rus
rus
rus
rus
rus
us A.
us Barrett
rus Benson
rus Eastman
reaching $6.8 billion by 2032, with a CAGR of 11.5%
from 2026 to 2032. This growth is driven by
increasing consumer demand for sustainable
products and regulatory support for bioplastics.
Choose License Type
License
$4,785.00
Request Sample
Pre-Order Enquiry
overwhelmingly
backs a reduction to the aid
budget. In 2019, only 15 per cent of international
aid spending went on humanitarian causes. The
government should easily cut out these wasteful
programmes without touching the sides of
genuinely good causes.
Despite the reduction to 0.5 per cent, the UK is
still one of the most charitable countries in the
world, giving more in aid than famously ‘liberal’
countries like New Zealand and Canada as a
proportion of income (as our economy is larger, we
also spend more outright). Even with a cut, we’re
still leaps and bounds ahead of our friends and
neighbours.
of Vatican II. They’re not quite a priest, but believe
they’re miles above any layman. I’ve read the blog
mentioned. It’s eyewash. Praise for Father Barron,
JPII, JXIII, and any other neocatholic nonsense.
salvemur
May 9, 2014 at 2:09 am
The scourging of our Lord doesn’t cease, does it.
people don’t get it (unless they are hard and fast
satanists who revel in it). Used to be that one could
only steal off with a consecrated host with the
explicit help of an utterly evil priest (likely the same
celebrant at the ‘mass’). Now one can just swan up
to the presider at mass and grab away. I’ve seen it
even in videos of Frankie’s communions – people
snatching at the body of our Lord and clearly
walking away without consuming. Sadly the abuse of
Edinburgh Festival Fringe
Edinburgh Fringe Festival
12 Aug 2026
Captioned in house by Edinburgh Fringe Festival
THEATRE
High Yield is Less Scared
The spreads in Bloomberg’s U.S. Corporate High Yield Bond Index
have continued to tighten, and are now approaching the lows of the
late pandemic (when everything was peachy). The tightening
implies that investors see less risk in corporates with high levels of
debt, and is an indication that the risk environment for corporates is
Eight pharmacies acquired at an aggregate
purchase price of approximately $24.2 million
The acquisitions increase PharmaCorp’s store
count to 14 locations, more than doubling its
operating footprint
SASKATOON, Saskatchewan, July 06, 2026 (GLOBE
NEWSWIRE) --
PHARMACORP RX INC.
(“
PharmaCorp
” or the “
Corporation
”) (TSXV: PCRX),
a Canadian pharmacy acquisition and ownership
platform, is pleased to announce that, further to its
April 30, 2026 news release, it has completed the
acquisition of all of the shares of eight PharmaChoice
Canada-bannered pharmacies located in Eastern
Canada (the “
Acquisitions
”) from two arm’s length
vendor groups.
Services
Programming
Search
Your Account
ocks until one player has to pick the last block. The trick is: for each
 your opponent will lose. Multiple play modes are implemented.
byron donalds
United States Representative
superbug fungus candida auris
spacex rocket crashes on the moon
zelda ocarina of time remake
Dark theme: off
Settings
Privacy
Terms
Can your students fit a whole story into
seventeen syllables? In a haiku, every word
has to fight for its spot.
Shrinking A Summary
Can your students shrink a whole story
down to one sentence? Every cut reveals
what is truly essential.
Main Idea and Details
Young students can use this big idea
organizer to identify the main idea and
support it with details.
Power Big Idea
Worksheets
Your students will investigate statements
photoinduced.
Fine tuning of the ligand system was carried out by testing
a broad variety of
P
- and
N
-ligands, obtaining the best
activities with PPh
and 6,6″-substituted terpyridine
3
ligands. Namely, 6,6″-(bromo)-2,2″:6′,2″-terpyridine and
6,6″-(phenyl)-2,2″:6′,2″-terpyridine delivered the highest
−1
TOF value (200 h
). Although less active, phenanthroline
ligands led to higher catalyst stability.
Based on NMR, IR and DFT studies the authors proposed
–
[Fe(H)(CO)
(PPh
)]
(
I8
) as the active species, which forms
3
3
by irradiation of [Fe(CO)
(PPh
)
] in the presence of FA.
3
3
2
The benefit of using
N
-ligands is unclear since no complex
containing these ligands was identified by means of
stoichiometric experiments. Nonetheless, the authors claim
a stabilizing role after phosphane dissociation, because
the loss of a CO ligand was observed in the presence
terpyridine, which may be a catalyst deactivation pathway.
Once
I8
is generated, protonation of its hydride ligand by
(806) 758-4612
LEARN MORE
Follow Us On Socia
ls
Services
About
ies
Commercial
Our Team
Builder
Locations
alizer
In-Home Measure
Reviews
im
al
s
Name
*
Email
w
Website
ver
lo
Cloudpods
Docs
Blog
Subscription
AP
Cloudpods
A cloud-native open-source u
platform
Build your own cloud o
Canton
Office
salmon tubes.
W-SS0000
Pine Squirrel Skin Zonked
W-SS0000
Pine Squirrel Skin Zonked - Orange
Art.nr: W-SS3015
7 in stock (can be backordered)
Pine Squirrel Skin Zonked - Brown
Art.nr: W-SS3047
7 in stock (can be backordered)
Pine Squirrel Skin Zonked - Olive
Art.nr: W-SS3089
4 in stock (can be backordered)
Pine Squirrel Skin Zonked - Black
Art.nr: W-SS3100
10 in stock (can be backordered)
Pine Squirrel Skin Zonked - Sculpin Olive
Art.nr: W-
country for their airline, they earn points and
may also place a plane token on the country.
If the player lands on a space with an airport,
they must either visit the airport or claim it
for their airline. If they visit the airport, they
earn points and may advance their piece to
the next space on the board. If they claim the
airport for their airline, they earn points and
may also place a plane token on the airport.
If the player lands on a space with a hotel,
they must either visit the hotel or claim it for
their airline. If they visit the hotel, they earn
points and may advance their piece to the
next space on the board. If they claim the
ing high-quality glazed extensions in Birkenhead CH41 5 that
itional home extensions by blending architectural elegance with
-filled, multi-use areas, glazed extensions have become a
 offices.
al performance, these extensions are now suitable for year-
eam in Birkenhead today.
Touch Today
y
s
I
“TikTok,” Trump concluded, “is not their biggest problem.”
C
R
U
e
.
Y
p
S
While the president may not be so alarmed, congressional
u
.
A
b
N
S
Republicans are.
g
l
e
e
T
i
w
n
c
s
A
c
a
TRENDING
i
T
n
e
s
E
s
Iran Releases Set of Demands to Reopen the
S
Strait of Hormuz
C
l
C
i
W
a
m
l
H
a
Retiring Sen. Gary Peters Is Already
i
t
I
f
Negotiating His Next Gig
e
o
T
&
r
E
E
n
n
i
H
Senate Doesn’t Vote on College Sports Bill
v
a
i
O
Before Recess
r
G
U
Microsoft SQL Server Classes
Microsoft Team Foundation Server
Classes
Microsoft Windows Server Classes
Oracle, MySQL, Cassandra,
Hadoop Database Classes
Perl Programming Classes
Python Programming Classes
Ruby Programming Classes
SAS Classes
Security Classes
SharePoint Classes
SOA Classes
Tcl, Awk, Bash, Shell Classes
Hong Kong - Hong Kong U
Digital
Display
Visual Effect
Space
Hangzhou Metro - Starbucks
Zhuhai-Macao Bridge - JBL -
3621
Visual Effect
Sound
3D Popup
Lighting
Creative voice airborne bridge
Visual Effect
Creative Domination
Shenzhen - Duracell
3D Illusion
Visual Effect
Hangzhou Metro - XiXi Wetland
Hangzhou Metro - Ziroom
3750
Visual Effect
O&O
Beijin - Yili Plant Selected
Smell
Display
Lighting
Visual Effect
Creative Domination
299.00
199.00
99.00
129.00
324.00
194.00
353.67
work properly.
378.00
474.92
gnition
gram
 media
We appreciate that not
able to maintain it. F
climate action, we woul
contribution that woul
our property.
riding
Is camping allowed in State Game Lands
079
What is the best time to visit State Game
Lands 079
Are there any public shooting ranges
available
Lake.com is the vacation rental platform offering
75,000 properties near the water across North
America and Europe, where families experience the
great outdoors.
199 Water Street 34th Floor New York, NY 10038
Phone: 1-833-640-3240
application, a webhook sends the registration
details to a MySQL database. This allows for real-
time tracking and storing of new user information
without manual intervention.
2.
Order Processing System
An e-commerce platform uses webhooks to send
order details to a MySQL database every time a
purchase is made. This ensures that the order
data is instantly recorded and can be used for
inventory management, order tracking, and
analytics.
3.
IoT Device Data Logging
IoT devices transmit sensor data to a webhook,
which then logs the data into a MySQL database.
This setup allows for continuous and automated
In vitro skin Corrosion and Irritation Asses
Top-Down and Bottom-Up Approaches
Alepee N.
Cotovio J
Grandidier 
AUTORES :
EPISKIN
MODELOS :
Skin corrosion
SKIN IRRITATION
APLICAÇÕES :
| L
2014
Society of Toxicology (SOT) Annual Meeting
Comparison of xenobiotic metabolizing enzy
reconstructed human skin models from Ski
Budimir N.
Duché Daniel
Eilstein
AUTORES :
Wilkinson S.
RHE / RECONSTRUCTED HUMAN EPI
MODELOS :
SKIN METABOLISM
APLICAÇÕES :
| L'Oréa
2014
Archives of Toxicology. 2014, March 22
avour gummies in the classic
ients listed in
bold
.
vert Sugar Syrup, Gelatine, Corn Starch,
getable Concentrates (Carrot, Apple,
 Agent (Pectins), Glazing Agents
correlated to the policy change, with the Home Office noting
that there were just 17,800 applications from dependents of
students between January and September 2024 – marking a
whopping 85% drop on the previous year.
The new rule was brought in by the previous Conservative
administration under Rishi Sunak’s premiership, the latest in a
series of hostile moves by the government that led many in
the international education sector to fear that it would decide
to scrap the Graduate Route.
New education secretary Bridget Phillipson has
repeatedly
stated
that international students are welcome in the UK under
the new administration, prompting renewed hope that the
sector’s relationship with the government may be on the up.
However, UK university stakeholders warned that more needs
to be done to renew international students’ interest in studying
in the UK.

*Work instruction*:
Revise the items from the first line through the line containing "satanists who revel", replacing "wasteful" with "unnecessary" and leaving everything else unchanged. Return only those lines.

*Your solution*:
rus
rus
rus
rus
rus
us A.
us Barrett
rus Benson
rus Eastman
reaching $6.8 billion by 2032, with a CAGR of 11.5%
from 2026 to 2032. This growth is driven by
increasing consumer demand for sustainable
products and regulatory support for bioplastics.
Choose License Type
License
$4,785.00
Request Sample
Pre-Order Enquiry
overwhelmingly
backs a reduction to the aid
budget. In 2019, only 15 per cent of international
aid spending went on humanitarian causes. The
government should easily cut out these unnecessary
programmes without touching the sides of
genuinely good causes.
Despite the reduction to 0.5 per cent, the UK is
still one of the most charitable countries in the
world, giving more in aid than famously ‘liberal’
countries like New Zealand and Canada as a
proportion of income (as our economy is larger, we
also spend more outright). Even with a cut, we’re
still leaps and bounds ahead of our friends and
neighbours.
of Vatican II. They’re not quite a priest, but believe
they’re miles above any layman. I’ve read the blog
mentioned. It’s eyewash. Praise for Father Barron,
JPII, JXIII, and any other neocatholic nonsense.
salvemur
May 9, 2014 at 2:09 am
The scourging of our Lord doesn’t cease, does it.
people don’t get it (unless they are hard and fast
satanists who revel in it). Used to be that one could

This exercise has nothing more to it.